In particolare con il termine “extra” si definisce la prima spremitura che avviene a pressione moderata (50-100 ATM). L’olio d’oliva vergine invece viene ottenuto a 300-400 ATM in un secondo tempo e non viene distribuito dalle GDO ma è presente solo all’ingrosso, spesso è stato oggetto di sofisticazione alimentare.

 

ORIGINE: in etichetta è obbligatorio indicare la provenienza delle olive, gli olii più economici in commercio infatti sono prodotti con frutti conferiti da paesi della comunità europea in miscela, ma i paesi produttori non vengono specificamente indicati, sappiamo comunque trattarsi di Spagna, Grecia e Portogallo.

L’olio EVO prodotto con olive del territorio italiano, indicato in confezione con la bandiera tricolore, oltre a favorire il mercato interno, impedisce alle olive di presentare alcune proprietà negative, non avendo percorso lunghe distanze durante il trasporto, come ad esempio il riscaldo, flavor caratteristico dell’olio ottenuto da olive che ammassate copiosamente subiscono un’intensa ossidazione; oppure quello della muffa, ottenuto da frutti nei quali si siano sviluppati abbondanti funghi e lieviti per essere rimasti per giorni accatastati in ambienti umidi.
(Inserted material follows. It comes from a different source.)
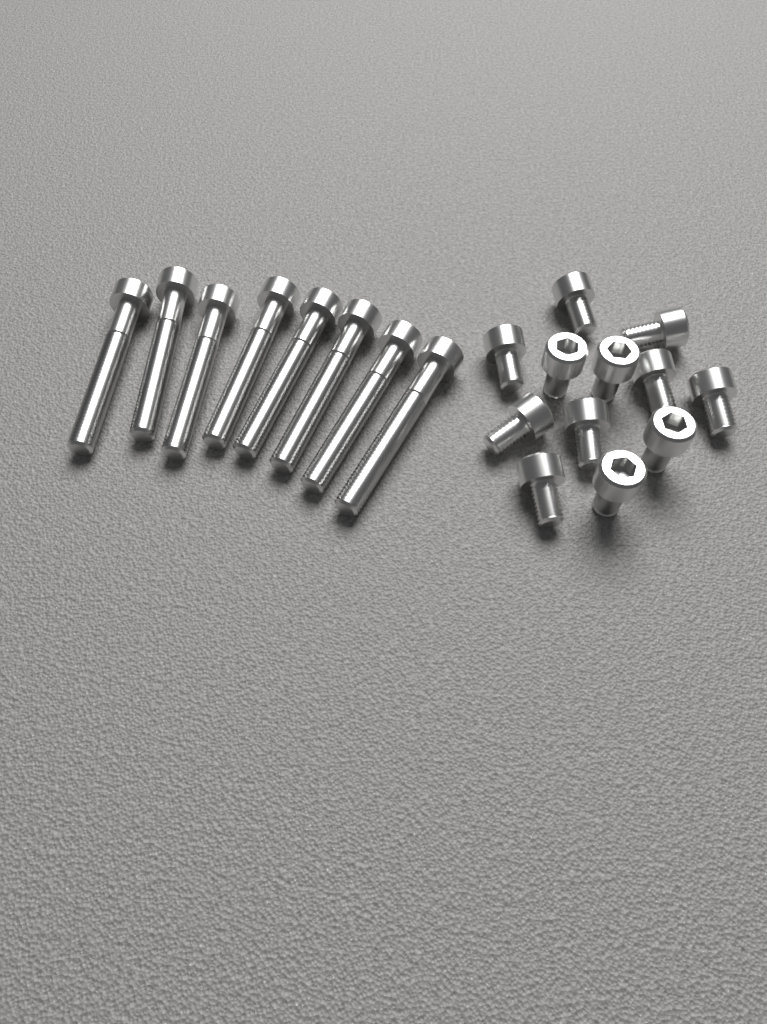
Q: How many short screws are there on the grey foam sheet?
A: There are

Se ancora più virtuosamente si scelgono olii originati da una specifica regione italiana è opportuno sapere che esistono svariate cultivar con cui stupirsi per le peculiarità, la frangitura applicata in tempi brevi dalla raccolta ne preserva le caratteristiche.

 

SPREMITURA: la produzione avviene spesso tramite spremitura a freddo con presse idrauliche, un processo con cui la pasta delle olive viene lavorata in modo costante, mediante sonde si assicura che il processo estrattivo non superi mai i 27°. Questo metodo preserva le proprietà nutritive, come il contenuto di vitamine liposolubili A ed E, di polifenoli antiossidanti ed antinfiammatori, oltre alle caratteristiche organolettiche. L’estrazione a caldo aumenta la resa produttiva ma danneggia le qualità dell’olio, per questo motivo va sempre consumato crudo.

 

FILTRAZIONE: fondamentale per la conservazione, l’olio non filtrato contiene acqua che favorisce le fermentazioni anaerobie, genera il flavor tipico della morchia dovuto al contatto prolungato con i fanghi di decantazione.

Viene venduto in bottiglie di vetro trasparente per consentire al potenziale acquirente di verificarne la mancata filtrazione, ma ciò concorre ulteriormente ad abbassare il tempo di conservazione, in quanto l’olio non viene protetto dalla luce con la classica bottiglia scura.

 

CARATTERISTICHE: Spesso sulla confezione si trovano riportati i principali descrittori positivi: fruttato, da frutta verde o matura; amaro, sapore elementare caratteristico dell’olio; piccante, sensazione tattile pungente data da olive raccolte ancora verdi. Coloro che riportano in etichetta le caratteristiche sensoriali devono indicare il laboratorio nel quale siano state sviluppate le analisi.

Il colore dell’olio può variare dal giallo al verde, questo non è indicatore di qualità bensì del diverso contenuto di pigmenti vegetali: un maggior contenuto in carotenoidi può rendere il prodotto più giallo mentre più clorofille conferiscono il colore verde.

L’acidità che viene riportata sulla bottiglia si esprime in percentuale di acidi grassi dissociati presenti e il massimo di legge consentito per un olio EVO è lo 0,8% ma non è una caratteristica che è possibile valutare con metodi sensoriali.